*WORK INSTRUCTION*: Pictures are to be dropped from the copy. Retype the listing exactly.

*RECORDED DATA*:
BEGIN
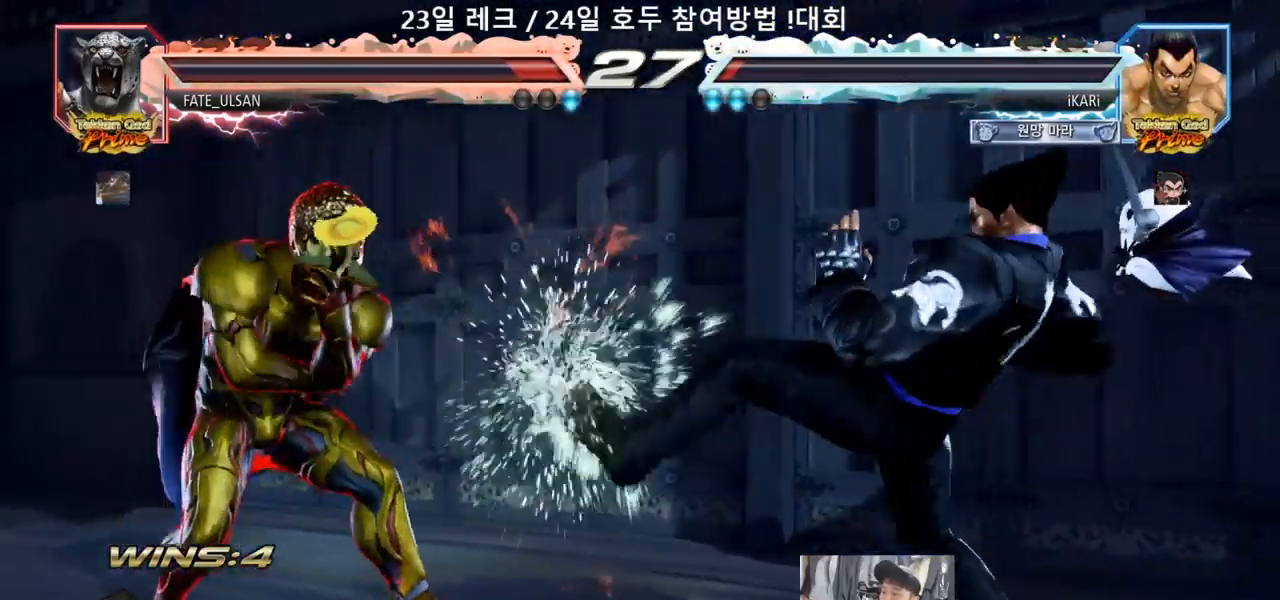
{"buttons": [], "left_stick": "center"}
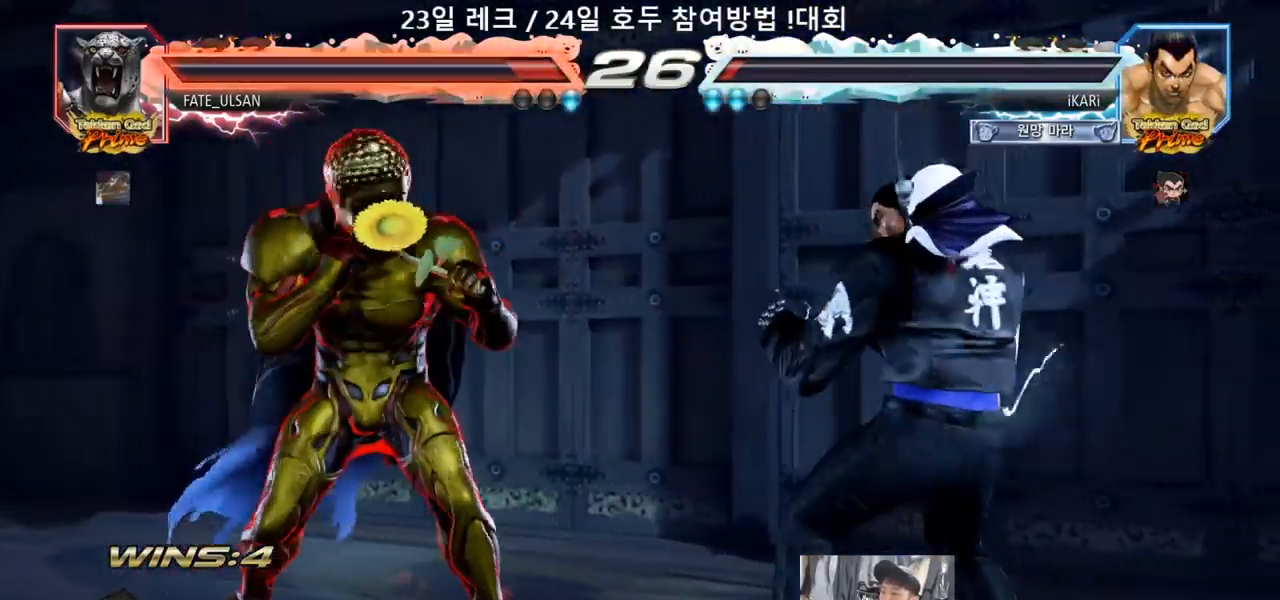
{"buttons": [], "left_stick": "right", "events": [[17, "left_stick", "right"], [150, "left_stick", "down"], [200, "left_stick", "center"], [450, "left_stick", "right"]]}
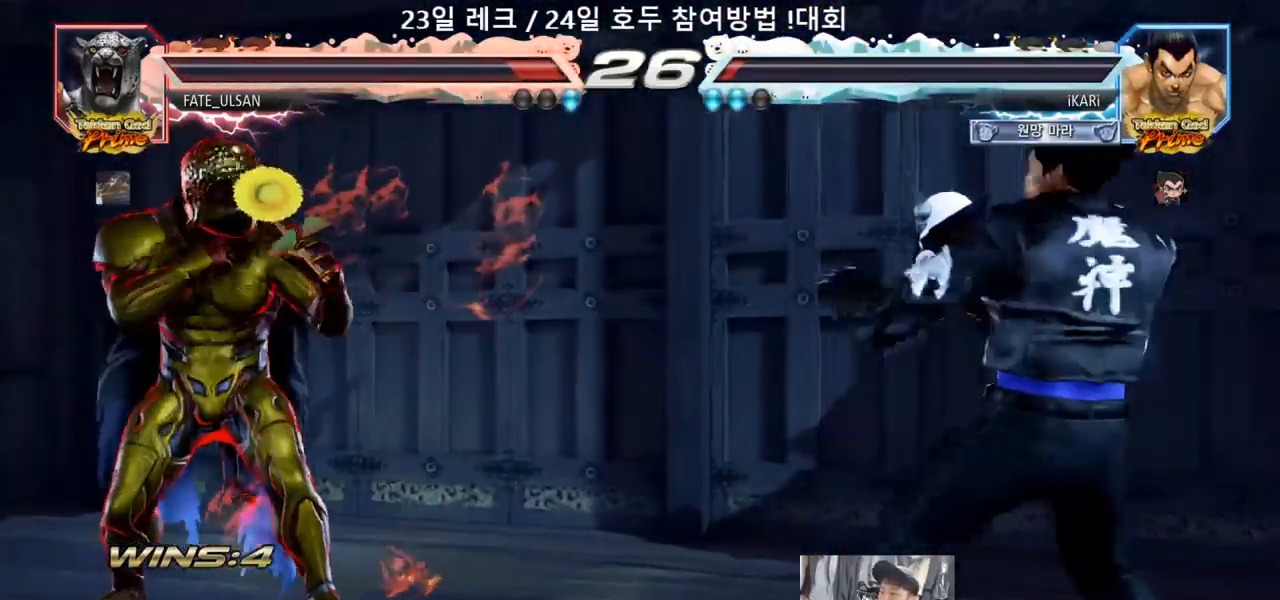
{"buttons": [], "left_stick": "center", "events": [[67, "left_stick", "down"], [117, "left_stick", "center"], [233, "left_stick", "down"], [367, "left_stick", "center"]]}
END
*SOLUTION TO THE EXERCISE*:
{"buttons": [], "left_stick": "center"}
{"buttons": [], "left_stick": "right", "events": [[17, "left_stick", "right"], [150, "left_stick", "down"], [200, "left_stick", "center"], [450, "left_stick", "right"]]}
{"buttons": [], "left_stick": "center", "events": [[67, "left_stick", "down"], [117, "left_stick", "center"], [233, "left_stick", "down"], [367, "left_stick", "center"]]}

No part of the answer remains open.